Mass Destruction: The Men and Giant Mines that Wired America and Scarred the Planet
In Mass Destruction, Timothy J. LeCain carefully examines the industrial open-pit mining industry in America, and its technological, social, and environmental impact on our modern world.
Full disclosure: Books like this have a tendency to take my enviro-angst to a whole new level. I consider myself concerned with environmental issues, but I clearly have not yet reached Colin Beavan (a.k.a. did-not-use-toilet-paper-for-a-year-man) levels of environmental virtue. I would say that I have a moderate to high level of "impact guilt"; I carpool, but feel bad for not owning a hybrid or taking the bus. I recycle, but feel remorseful for buying food with lots of packaging. Mass Destruction took me from a vague kind of guilt when throwing my towels into the dryer straight to an appendicitis-like pain when thinking of all the copper wiring that has made my lifetime of electricity use possible.
If you have never seen pictures of the Bingham Pit Mine outside of Salt Lake City, Utah, its scope will definitely take your breath away.
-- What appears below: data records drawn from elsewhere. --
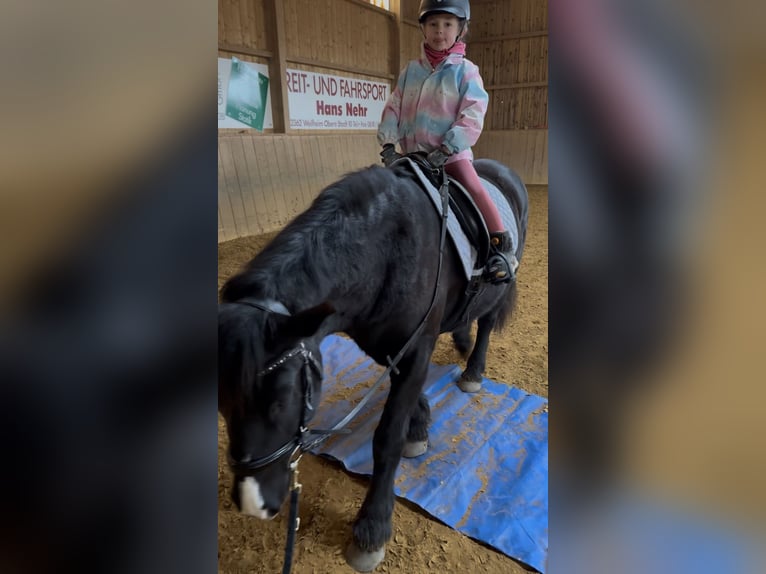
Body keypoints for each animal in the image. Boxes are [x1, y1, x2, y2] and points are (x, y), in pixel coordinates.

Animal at [218, 157, 529, 572]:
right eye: (220, 404)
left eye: (280, 402)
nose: (253, 503)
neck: (384, 253)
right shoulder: (387, 345)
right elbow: (408, 394)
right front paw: (420, 422)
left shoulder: (416, 345)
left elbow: (387, 438)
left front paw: (372, 528)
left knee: (488, 322)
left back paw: (473, 371)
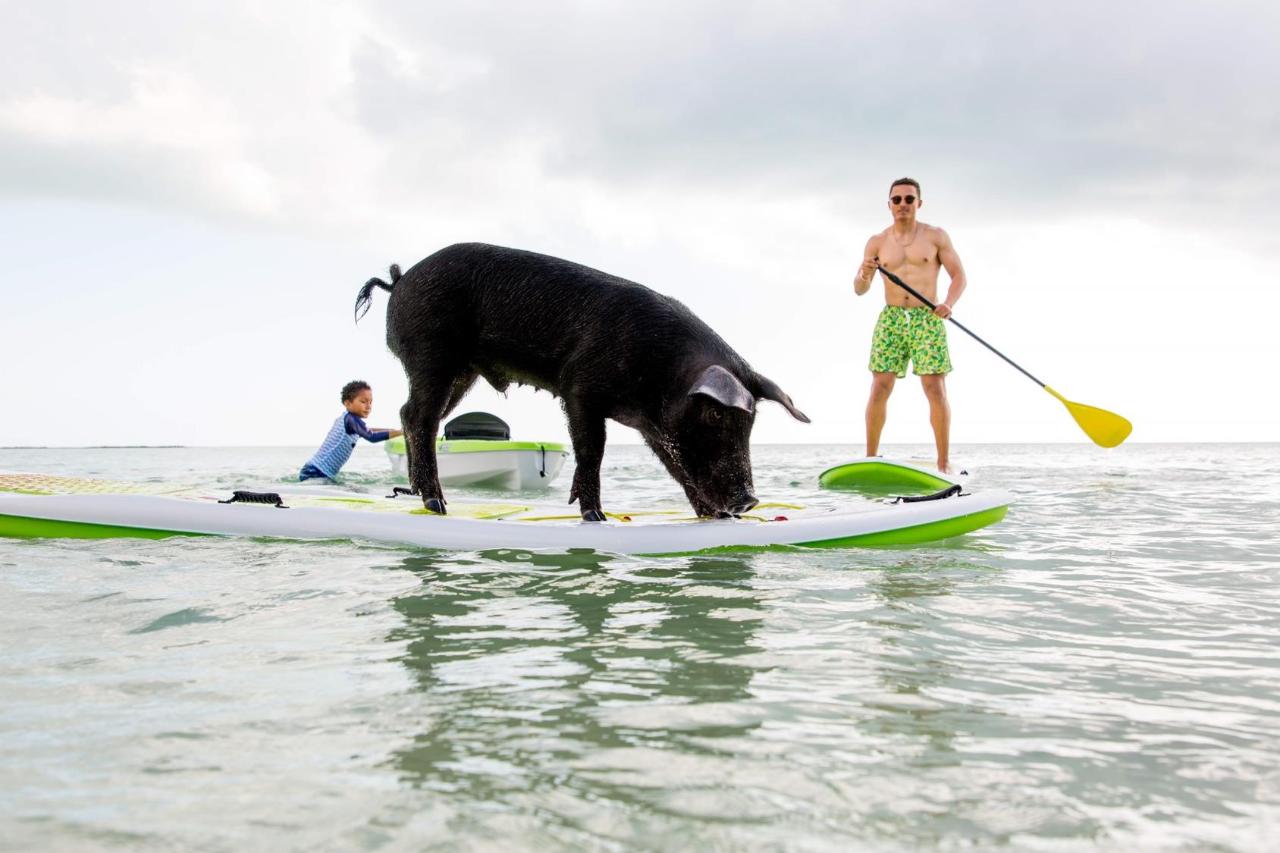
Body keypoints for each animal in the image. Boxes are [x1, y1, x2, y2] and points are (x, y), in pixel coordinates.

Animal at [353, 239, 808, 517]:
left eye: (751, 422)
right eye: (716, 416)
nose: (749, 501)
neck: (660, 371)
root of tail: (400, 279)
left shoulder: (656, 428)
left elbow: (677, 467)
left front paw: (714, 518)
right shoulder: (580, 389)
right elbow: (592, 450)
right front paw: (595, 515)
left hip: (463, 372)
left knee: (410, 414)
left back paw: (422, 496)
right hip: (432, 354)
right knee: (421, 417)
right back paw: (436, 503)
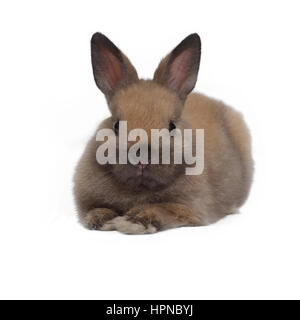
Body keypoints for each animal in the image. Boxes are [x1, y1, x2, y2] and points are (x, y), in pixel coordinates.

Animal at [72, 32, 253, 234]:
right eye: (117, 125)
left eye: (172, 126)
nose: (141, 156)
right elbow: (96, 209)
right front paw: (106, 220)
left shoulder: (190, 208)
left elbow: (160, 209)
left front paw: (131, 221)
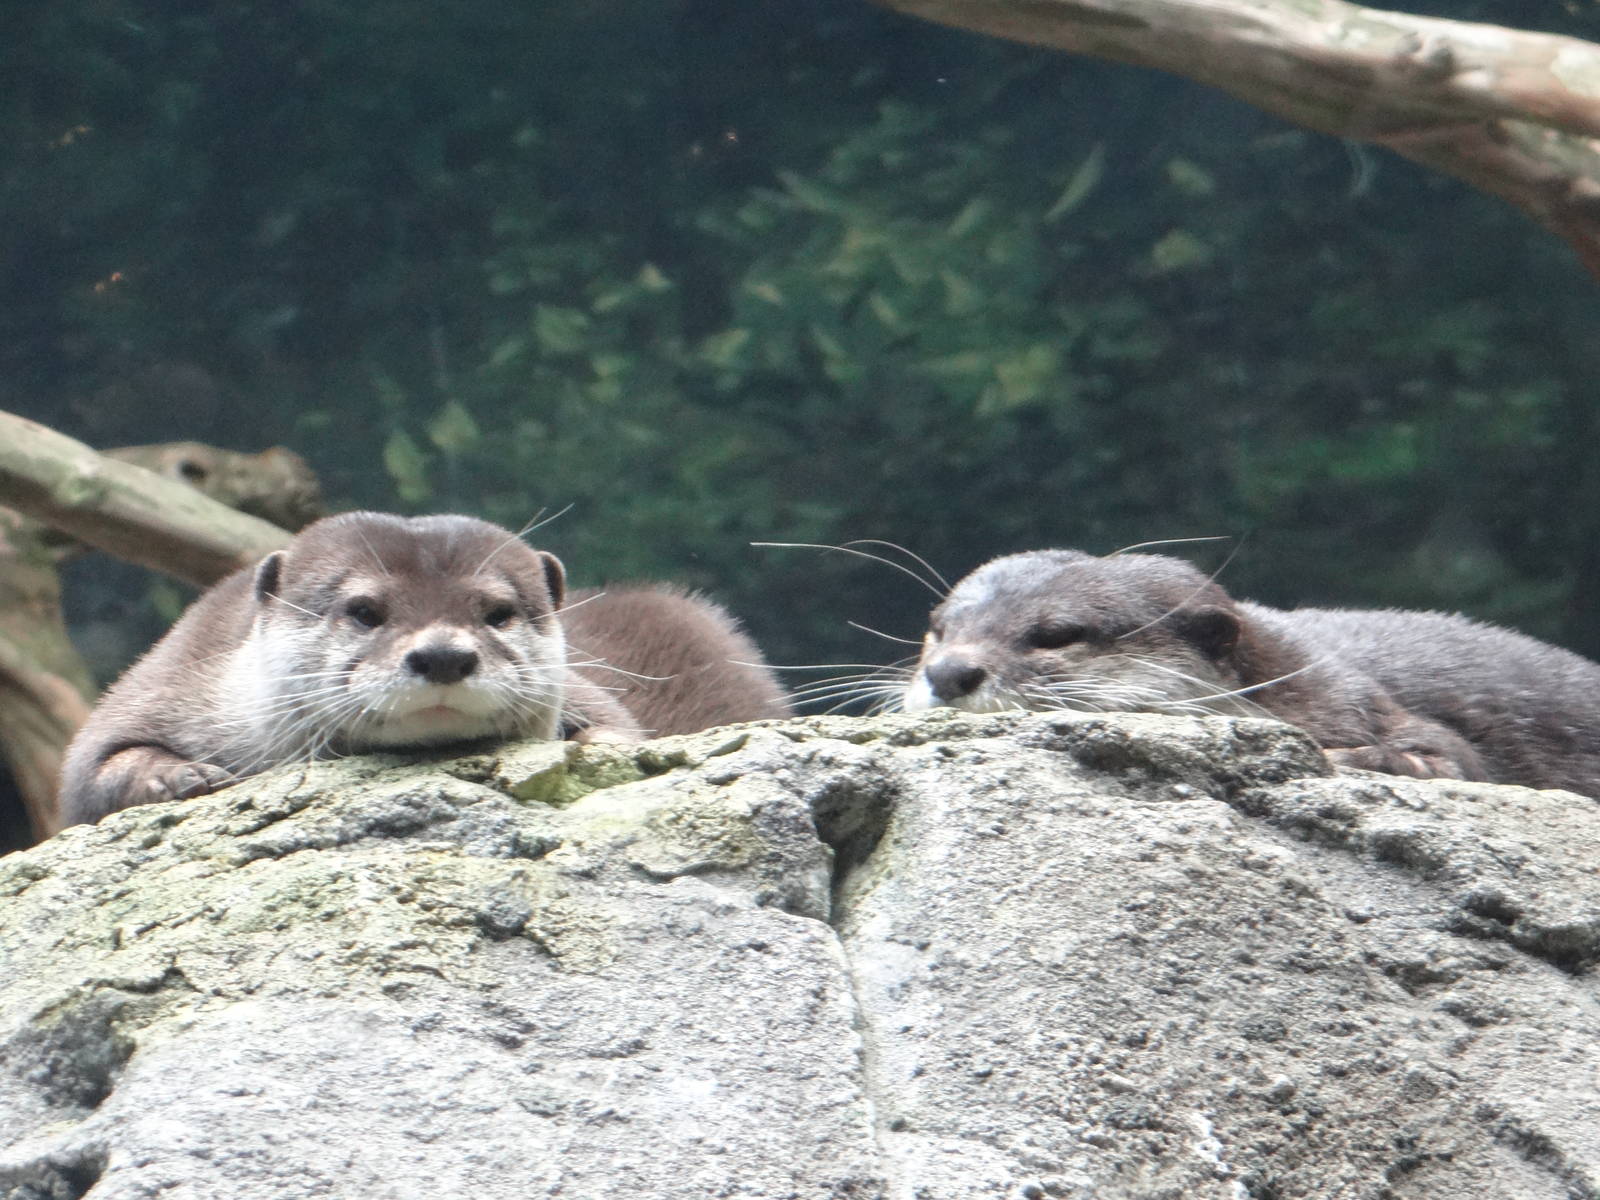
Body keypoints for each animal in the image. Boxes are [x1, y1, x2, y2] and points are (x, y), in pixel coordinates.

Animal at [59, 512, 790, 826]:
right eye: (364, 610)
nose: (443, 654)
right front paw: (179, 775)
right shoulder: (174, 673)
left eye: (497, 612)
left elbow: (616, 724)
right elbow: (93, 771)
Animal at [902, 548, 1600, 796]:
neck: (1286, 685)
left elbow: (1450, 760)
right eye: (938, 629)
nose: (949, 673)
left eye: (1055, 635)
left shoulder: (1366, 703)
Measuring two and a half miles wide and three-quarters of a mile deep, the mine is one of only two man-made objects that are visible from space. LeCain sees this as fitting, “given that the astronauts’ technological home away from home in space would most likely contain copper, aluminum, gold, and other metals mined in open pits.” However, LeCain argues convincingly that the rise of technological innovation and efficiencies that sent Americans to the moon has also created the potential for the worldwide depletion of natural resources and irrevocable damage to ecologically important areas. LeCain describes the proliferation of “dead zones,” which are areas near pit mining operations that have been so besieged and exploited that they essentially become sterile, and even poisonous.
Even more alarming is LeCain’s assertion that as developing countries takes on American-style production and consumption habits, the environmental crises created by open pit mining will grow exponentially. Yet, in the fair-minded style LeCain uses throughout the book, he argues that America should not ask the rest of the world to abandon their lucrative mining operations due to environmental impact. Now that we have benefited from the mineral riches we have extracted, we cannot hypocritically expect the rest of the world to sit by and pass up the opportunity such technology provides to its people. The obligation of America, according to LeCain, will be in scientific advancement: finding ecologically sound methods for mineral extraction. His hope is that these advancements will provide an increased quality of life for people around the world.
I fervently hope LeCain is right that our future is one where technology and ecology coincide. However, barring the simultaneous worldwide vaporization of every iPod, Hummer, and coal-fired power plant, I have trouble believing humanity will ever be able to use earth’s resources with anything remotely resembling sustainability. But that could just be my enviro-angst talking.